I have some friends who are having to change career paths in their 50s, with kids in school still. I probably lost as a friend someone I cared for a great deal because of issues going on in his life he won't deal with. To say anymore would betray what might be left of that friendship.
And Saturday night I took a my best friend at work out for the last time as my best friend from work. That's to say he has a new job - and that I work at a place where even taking a job in Gary, Indiana is a step up (sorry, easy joke). I have been at this place for 10 years now, and did a body count: I'm up to more than 70 people who've come and gone from the newsroom. It's like working at a minor league baseball team, or being on ER too long.
So we headed out to meet up with some friends he made from a story that touched him - and with some cops out for a pub crawl.
First we wound up at the home of a former police chief, where his old pals were sitting on the deck with a few of them playing guitars and singing songs. We were offered desserts, and who can turn down pumpkin mousse or pretzel balls or klotchkis?
Not this former 240-pounder and not my big lug buddy. Actually he got all effusive about the cream puffs and the pretzel balls, the latter of which he thinks he would like to try making, including versions infused with cheese.
Yeah, my 6' 3' 260 pound pal likes to bake. That's part of why I love him. Food is the way to my heart.
He also likes Yorkies and wound up talking to the hostess about her dogs - which was a side I had not really seen. There's just something intrinsically funny about a big boy with Elvis sideburns chatting about small dogs.
Yeah, my buddy knows he has a dork side. He's a photographer. They all do.
But having Scott as a friend is like having a St. Bernard, not a lap dog, show up to work with you. And I mean that as a compliment.
Why we were there was Scott had befriended the top cop's son working on a story about the son. That's one of the things about being in journalism - sure you're supposed to remain outside and objective, but you're also human and can't help being drawn to people. In this case, Scott came close to being having a second set of parents.
In Scott's assignment that led to this, Jake, the subject that became his friend used to be a caretaker for an old man who lived all by himself until the state decided he needed to be in a home. The old man, Doc, essentially lived most of his life alone, with few friends and no family. He was no day at the beach, or even a day along the shores of the Fox River.
Me being single and maybe past the eligible bachelor stage, stories about such people scare the crap out of me.
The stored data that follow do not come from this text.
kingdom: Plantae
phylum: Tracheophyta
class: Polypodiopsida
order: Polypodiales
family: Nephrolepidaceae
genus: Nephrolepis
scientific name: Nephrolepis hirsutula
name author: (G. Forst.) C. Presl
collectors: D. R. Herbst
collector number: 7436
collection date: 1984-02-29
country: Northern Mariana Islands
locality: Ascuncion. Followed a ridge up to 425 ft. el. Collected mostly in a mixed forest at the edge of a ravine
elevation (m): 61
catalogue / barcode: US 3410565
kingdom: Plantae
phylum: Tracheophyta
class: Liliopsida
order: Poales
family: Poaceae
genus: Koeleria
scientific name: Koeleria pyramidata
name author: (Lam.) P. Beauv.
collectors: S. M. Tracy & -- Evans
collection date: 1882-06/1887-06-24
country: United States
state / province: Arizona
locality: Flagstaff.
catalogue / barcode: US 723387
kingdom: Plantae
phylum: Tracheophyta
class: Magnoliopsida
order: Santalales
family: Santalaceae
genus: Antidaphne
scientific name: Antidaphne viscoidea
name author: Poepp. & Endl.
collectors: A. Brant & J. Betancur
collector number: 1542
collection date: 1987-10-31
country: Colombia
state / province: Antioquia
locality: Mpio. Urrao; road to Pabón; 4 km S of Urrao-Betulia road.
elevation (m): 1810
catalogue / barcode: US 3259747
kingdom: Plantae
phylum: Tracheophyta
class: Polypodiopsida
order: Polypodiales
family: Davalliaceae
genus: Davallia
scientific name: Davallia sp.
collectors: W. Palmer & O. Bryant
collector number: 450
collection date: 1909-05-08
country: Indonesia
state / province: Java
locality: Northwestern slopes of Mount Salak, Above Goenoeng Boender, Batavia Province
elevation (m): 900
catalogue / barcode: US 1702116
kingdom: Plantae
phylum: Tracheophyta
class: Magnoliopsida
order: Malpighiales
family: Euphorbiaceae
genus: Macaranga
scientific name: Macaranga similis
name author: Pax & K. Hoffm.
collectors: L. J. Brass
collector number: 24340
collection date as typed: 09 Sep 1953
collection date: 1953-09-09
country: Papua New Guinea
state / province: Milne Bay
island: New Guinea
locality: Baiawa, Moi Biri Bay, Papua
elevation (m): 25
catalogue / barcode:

I've had too much me-time in my life already, and thoughts of being alone in my so-called golden years have no appeal.
But Jake wound up bonding with Doc, and Scott was there documenting this for months, this unlikely love story, but a story that isn't mine to tell, at least not tonight, beyond what I have already said - and that it reminded me of Tuesday With Maurie without the syrup, a story about how bonds can form between unlikely pairs, between flawed people who somehow connect - which is 99.99 percent of us, including it appears, Mother Theresa, who had big doubts of her own.
But there is no super glue for human bonds. Time and death see to that, of course, but so does they way we live our busy lives where lonely is an occupational hazard along just about any career path.
Like I said, I've felt a lot of loss lately, and I am going to miss my friend, if just for the weekly lunches at Buffalo Wild Wings (an unofficial sponsor of this blog).
I'm hoping that we keep in touch, thinking that will probably happen, and will make the effort, but you never know.
On that last boys' night out, when I got home I looked up and couldn't believe how the sky was so clear you could see most of the seasonal constellations and stars. I was not impressed, depressed or pressed of any sort by my own insignificance at that moment. But I did think, how sobering, all that empty space on such a beautiful night.